• _WHAT IS ASKED_
Please lay out every line of the items below as a JSON list of strings, with one string per line and any blank lines left out.

• _Dataset entries_
──────────────────────────────

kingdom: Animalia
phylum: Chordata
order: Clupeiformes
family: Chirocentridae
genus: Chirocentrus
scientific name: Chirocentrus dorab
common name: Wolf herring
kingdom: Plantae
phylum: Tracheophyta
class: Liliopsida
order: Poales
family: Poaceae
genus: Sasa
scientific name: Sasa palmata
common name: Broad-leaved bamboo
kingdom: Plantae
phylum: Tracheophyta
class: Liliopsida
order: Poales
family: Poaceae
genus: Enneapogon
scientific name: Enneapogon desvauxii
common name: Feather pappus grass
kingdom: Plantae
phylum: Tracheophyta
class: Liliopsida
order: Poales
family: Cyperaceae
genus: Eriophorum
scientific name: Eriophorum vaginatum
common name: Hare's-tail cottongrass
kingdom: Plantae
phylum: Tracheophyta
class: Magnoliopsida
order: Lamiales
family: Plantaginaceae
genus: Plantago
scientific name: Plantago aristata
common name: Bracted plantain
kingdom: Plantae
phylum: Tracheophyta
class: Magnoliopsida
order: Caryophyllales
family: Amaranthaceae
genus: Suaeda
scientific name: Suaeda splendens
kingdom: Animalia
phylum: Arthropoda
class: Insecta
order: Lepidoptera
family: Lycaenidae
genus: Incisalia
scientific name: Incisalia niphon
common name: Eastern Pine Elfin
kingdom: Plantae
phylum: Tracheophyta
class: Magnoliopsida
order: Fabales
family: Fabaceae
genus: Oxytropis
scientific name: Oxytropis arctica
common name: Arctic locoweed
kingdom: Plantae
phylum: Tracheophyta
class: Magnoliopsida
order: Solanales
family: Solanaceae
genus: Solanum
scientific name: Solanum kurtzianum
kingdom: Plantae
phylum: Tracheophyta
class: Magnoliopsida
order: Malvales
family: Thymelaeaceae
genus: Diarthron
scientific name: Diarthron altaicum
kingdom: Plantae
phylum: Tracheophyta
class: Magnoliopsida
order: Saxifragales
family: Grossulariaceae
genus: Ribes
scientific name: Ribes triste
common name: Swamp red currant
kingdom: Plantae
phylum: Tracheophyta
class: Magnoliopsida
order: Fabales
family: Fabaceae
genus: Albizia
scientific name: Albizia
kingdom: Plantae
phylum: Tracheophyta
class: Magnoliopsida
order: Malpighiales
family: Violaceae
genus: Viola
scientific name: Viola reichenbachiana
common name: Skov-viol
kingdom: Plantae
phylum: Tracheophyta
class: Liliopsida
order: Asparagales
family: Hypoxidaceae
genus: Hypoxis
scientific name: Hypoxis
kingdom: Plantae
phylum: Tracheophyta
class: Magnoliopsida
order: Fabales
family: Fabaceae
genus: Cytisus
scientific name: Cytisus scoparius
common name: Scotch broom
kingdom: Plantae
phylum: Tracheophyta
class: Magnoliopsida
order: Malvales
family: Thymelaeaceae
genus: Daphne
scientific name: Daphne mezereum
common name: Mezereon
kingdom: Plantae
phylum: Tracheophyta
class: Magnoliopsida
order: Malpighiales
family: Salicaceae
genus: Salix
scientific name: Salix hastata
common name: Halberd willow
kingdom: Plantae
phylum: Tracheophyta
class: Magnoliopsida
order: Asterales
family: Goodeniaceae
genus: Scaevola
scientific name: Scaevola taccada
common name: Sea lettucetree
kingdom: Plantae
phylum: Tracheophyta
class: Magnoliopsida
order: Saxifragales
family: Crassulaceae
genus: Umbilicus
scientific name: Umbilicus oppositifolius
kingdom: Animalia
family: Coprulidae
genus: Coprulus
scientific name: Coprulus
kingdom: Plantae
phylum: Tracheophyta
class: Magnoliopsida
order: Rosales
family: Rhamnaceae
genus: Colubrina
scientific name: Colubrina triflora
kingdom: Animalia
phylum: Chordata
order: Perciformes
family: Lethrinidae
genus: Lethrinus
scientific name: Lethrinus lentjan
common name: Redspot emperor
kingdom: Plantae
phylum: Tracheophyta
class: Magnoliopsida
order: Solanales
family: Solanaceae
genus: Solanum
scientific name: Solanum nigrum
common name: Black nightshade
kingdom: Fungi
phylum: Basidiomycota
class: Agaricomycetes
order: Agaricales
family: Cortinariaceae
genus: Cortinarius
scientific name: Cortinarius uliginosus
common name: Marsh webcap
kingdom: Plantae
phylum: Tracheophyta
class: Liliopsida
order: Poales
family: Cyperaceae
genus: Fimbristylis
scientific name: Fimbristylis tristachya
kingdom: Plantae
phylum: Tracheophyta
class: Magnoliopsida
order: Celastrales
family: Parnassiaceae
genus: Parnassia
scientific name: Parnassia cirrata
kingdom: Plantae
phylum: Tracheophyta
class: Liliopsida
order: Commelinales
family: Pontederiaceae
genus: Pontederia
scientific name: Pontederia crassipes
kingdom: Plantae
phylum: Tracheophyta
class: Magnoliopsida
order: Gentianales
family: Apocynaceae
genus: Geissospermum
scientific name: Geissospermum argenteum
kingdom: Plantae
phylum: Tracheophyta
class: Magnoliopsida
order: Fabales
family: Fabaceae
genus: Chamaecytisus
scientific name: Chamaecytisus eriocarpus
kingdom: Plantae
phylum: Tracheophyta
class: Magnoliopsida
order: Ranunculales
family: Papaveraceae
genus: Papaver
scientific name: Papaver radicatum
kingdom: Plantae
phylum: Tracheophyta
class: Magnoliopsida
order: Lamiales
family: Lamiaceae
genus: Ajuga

──────────────────────────────

• _SOLUTION_
[
  "kingdom: Animalia",
  "phylum: Chordata",
  "order: Clupeiformes",
  "family: Chirocentridae",
  "genus: Chirocentrus",
  "scientific name: Chirocentrus dorab",
  "common name: Wolf herring",
  "kingdom: Plantae",
  "phylum: Tracheophyta",
  "class: Liliopsida",
  "order: Poales",
  "family: Poaceae",
  "genus: Sasa",
  "scientific name: Sasa palmata",
  "common name: Broad-leaved bamboo",
  "kingdom: Plantae",
  "phylum: Tracheophyta",
  "class: Liliopsida",
  "order: Poales",
  "family: Poaceae",
  "genus: Enneapogon",
  "scientific name: Enneapogon desvauxii",
  "common name: Feather pappus grass",
  "kingdom: Plantae",
  "phylum: Tracheophyta",
  "class: Liliopsida",
  "order: Poales",
  "family: Cyperaceae",
  "genus: Eriophorum",
  "scientific name: Eriophorum vaginatum",
  "common name: Hare's-tail cottongrass",
  "kingdom: Plantae",
  "phylum: Tracheophyta",
  "class: Magnoliopsida",
  "order: Lamiales",
  "family: Plantaginaceae",
  "genus: Plantago",
  "scientific name: Plantago aristata",
  "common name: Bracted plantain",
  "kingdom: Plantae",
  "phylum: Tracheophyta",
  "class: Magnoliopsida",
  "order: Caryophyllales",
  "family: Amaranthaceae",
  "genus: Suaeda",
  "scientific name: Suaeda splendens",
  "kingdom: Animalia",
  "phylum: Arthropoda",
  "class: Insecta",
  "order: Lepidoptera",
  "family: Lycaenidae",
  "genus: Incisalia",
  "scientific name: Incisalia niphon",
  "common name: Eastern Pine Elfin",
  "kingdom: Plantae",
  "phylum: Tracheophyta",
  "class: Magnoliopsida",
  "order: Fabales",
  "family: Fabaceae",
  "genus: Oxytropis",
  "scientific name: Oxytropis arctica",
  "common name: Arctic locoweed",
  "kingdom: Plantae",
  "phylum: Tracheophyta",
  "class: Magnoliopsida",
  "order: Solanales",
  "family: Solanaceae",
  "genus: Solanum",
  "scientific name: Solanum kurtzianum",
  "kingdom: Plantae",
  "phylum: Tracheophyta",
  "class: Magnoliopsida",
  "order: Malvales",
  "family: Thymelaeaceae",
  "genus: Diarthron",
  "scientific name: Diarthron altaicum",
  "kingdom: Plantae",
  "phylum: Tracheophyta",
  "class: Magnoliopsida",
  "order: Saxifragales",
  "family: Grossulariaceae",
  "genus: Ribes",
  "scientific name: Ribes triste",
  "common name: Swamp red currant",
  "kingdom: Plantae",
  "phylum: Tracheophyta",
  "class: Magnoliopsida",
  "order: Fabales",
  "family: Fabaceae",
  "genus: Albizia",
  "scientific name: Albizia",
  "kingdom: Plantae",
  "phylum: Tracheophyta",
  "class: Magnoliopsida",
  "order: Malpighiales",
  "family: Violaceae",
  "genus: Viola",
  "scientific name: Viola reichenbachiana",
  "common name: Skov-viol",
  "kingdom: Plantae",
  "phylum: Tracheophyta",
  "class: Liliopsida",
  "order: Asparagales",
  "family: Hypoxidaceae",
  "genus: Hypoxis",
  "scientific name: Hypoxis",
  "kingdom: Plantae",
  "phylum: Tracheophyta",
  "class: Magnoliopsida",
  "order: Fabales",
  "family: Fabaceae",
  "genus: Cytisus",
  "scientific name: Cytisus scoparius",
  "common name: Scotch broom",
  "kingdom: Plantae",
  "phylum: Tracheophyta",
  "class: Magnoliopsida",
  "order: Malvales",
  "family: Thymelaeaceae",
  "genus: Daphne",
  "scientific name: Daphne mezereum",
  "common name: Mezereon",
  "kingdom: Plantae",
  "phylum: Tracheophyta",
  "class: Magnoliopsida",
  "order: Malpighiales",
  "family: Salicaceae",
  "genus: Salix",
  "scientific name: Salix hastata",
  "common name: Halberd willow",
  "kingdom: Plantae",
  "phylum: Tracheophyta",
  "class: Magnoliopsida",
  "order: Asterales",
  "family: Goodeniaceae",
  "genus: Scaevola",
  "scientific name: Scaevola taccada",
  "common name: Sea lettucetree",
  "kingdom: Plantae",
  "phylum: Tracheophyta",
  "class: Magnoliopsida",
  "order: Saxifragales",
  "family: Crassulaceae",
  "genus: Umbilicus",
  "scientific name: Umbilicus oppositifolius",
  "kingdom: Animalia",
  "family: Coprulidae",
  "genus: Coprulus",
  "scientific name: Coprulus",
  "kingdom: Plantae",
  "phylum: Tracheophyta",
  "class: Magnoliopsida",
  "order: Rosales",
  "family: Rhamnaceae",
  "genus: Colubrina",
  "scientific name: Colubrina triflora",
  "kingdom: Animalia",
  "phylum: Chordata",
  "order: Perciformes",
  "family: Lethrinidae",
  "genus: Lethrinus",
  "scientific name: Lethrinus lentjan",
  "common name: Redspot emperor",
  "kingdom: Plantae",
  "phylum: Tracheophyta",
  "class: Magnoliopsida",
  "order: Solanales",
  "family: Solanaceae",
  "genus: Solanum",
  "scientific name: Solanum nigrum",
  "common name: Black nightshade",
  "kingdom: Fungi",
  "phylum: Basidiomycota",
  "class: Agaricomycetes",
  "order: Agaricales",
  "family: Cortinariaceae",
  "genus: Cortinarius",
  "scientific name: Cortinarius uliginosus",
  "common name: Marsh webcap",
  "kingdom: Plantae",
  "phylum: Tracheophyta",
  "class: Liliopsida",
  "order: Poales",
  "family: Cyperaceae",
  "genus: Fimbristylis",
  "scientific name: Fimbristylis tristachya",
  "kingdom: Plantae",
  "phylum: Tracheophyta",
  "class: Magnoliopsida",
  "order: Celastrales",
  "family: Parnassiaceae",
  "genus: Parnassia",
  "scientific name: Parnassia cirrata",
  "kingdom: Plantae",
  "phylum: Tracheophyta",
  "class: Liliopsida",
  "order: Commelinales",
  "family: Pontederiaceae",
  "genus: Pontederia",
  "scientific name: Pontederia crassipes",
  "kingdom: Plantae",
  "phylum: Tracheophyta",
  "class: Magnoliopsida",
  "order: Gentianales",
  "family: Apocynaceae",
  "genus: Geissospermum",
  "scientific name: Geissospermum argenteum",
  "kingdom: Plantae",
  "phylum: Tracheophyta",
  "class: Magnoliopsida",
  "order: Fabales",
  "family: Fabaceae",
  "genus: Chamaecytisus",
  "scientific name: Chamaecytisus eriocarpus",
  "kingdom: Plantae",
  "phylum: Tracheophyta",
  "class: Magnoliopsida",
  "order: Ranunculales",
  "family: Papaveraceae",
  "genus: Papaver",
  "scientific name: Papaver radicatum",
  "kingdom: Plantae",
  "phylum: Tracheophyta",
  "class: Magnoliopsida",
  "order: Lamiales",
  "family: Lamiaceae",
  "genus: Ajuga"
]